EM 2008
Sanftere Sanktionssysteme
In der Schweiz laufen die Vorbereitungen für die EM 2008 – vor allem im Sicherheitsbereich: Der Strafenkatalog wird auf internationales Niveau gebracht. Doch einige der Massnahmen sind umstritten, die Fans protestieren – zum Teil erfolgreich

Achtung: Die Schweiz
Foto Valentin Jeck
Seit dem 1. Januar 2007 gilt in der Schweiz das so genannte „Hooligangesetz“. Es bietet die Grundlage für eine Datenbank, in der Personendaten für landesweite Stadionverbote registriert sind. Die Angaben bleiben bis zu zehn Jahre lang im Computer gespeichert. Weitere Massnahmen sind Platzverbote, Ausreisebeschränkungen, Meldeauflagen oder präventiver Polizeigewahrsam, wie man sie auch schon aus anderen Ländern kennt.
Fankreise hatten 2006 Unterschriften gegen das Hooligangesetz gesammelt. Die für eine Volksabstimmung benötigte Anzahl wurde zwar nicht erreicht, doch es etablierte sich eine neue Zusammenarbeit zwischen Fangruppen, die im vergangenen Sommer bereits zum Tragen kam. Da hatte die Swiss Football League nach einem übereilten Beschluss neue repressive Regelungen zum Saisonstart erlassen: Tickets für die Gästesektoren durften nur noch nach einem Identitätsnachweis verkauft werden. Die Fangruppierungen der meisten Klubs boykottierten daraufhin Auswärtsspiele ihrer Mannschaft. Da die Zahlen mitreisender Fans in der Schweiz sowieso eher gering sind, wirkte der Druck: Nach wenigen Spieltagen wurde der untaugliche Versuch abgebrochen.
Der Flop brachte einiges in Bewegung. Die Aktion der Fans führte den Klubleitungen die Abhängigkeit von den aktiven Anhängern vor Augen. In verschiedenen Vereinen wurden die Kontakte zwischen Vereinsführung und Fans daraufhin ausgebaut. So nimmt beim FC St.Gallen ein Fanvertreter regelmässig an den Sitzungen der Geschäftsleitung teil. Eines der Resultate dieser Gespräche ist ein sanfteres Sanktionssystem, damit nicht in jedem Fall gleich Stadionverbote ausgesprochen werden müssen.
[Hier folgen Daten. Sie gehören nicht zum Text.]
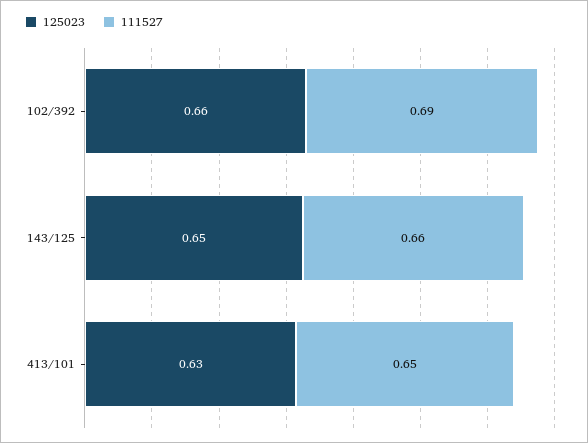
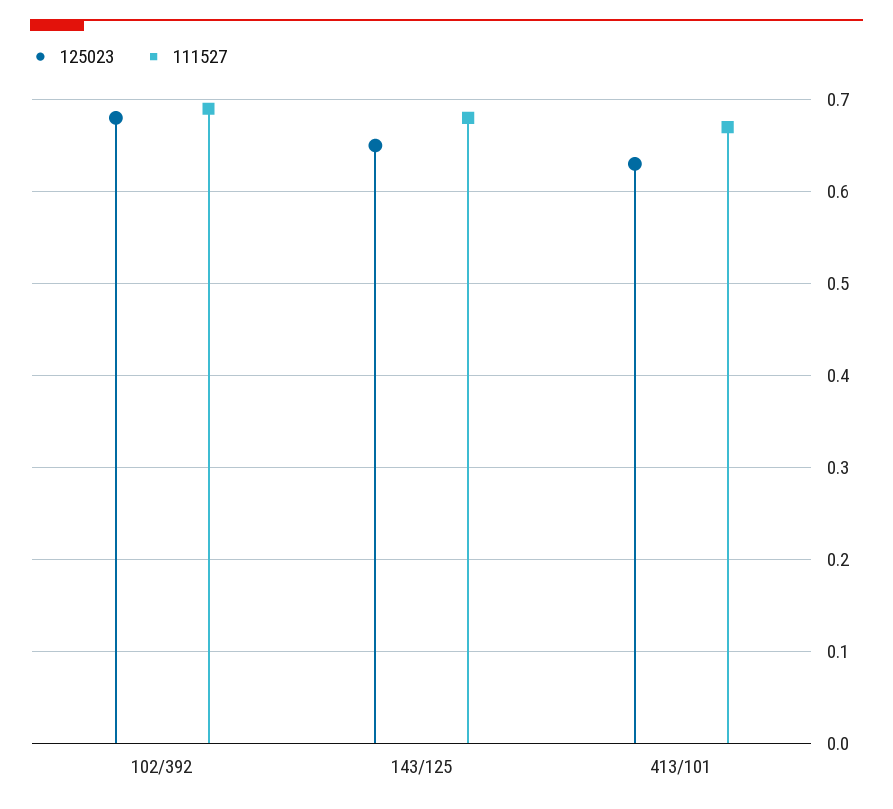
125023, 102/392: 0.66 -> 0.68
111527, 143/125: 0.66 -> 0.68
111527, 413/101: 0.65 -> 0.67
Auch die Zusammenarbeit der Anhänger verschiedener Klubs setzte sich fort. Im März startete die Aktion „Fansicht“. Ziel ist es, die Auswirkungen des Hooligangesetzes zu dokumentieren und den Widerstand dagegen zu koordinieren. Die Aktion wird getragen von den Fangruppen der wichtigsten Klubs, dabei sind etwa die Südkurve des FC Zürich oder die Muttenzer Kurve des FC Basel. Plattform ist eine Internet-Homepage unter der Adresse www.fansicht.ch. Dort finden sich unter der Rubrik „Grobe Fouls“ konkrete Erfahrungen mit der neuen Repression im Stadionalltag. Die ersten dort gesammelten Beispiele zeigen das Hauptproblem des neuen Gesetzes: Es gibt kaum Möglichkeiten, sich gegen unberechtigte Stadionverbote zu wehren – eine Tatsache, gegen die auch die Fans in Deutschland seit einiger Zeit angehen. „Fansicht“ fordert deshalb ein unabhängiges Schiedsgericht, das strittige Fälle beurteilen soll.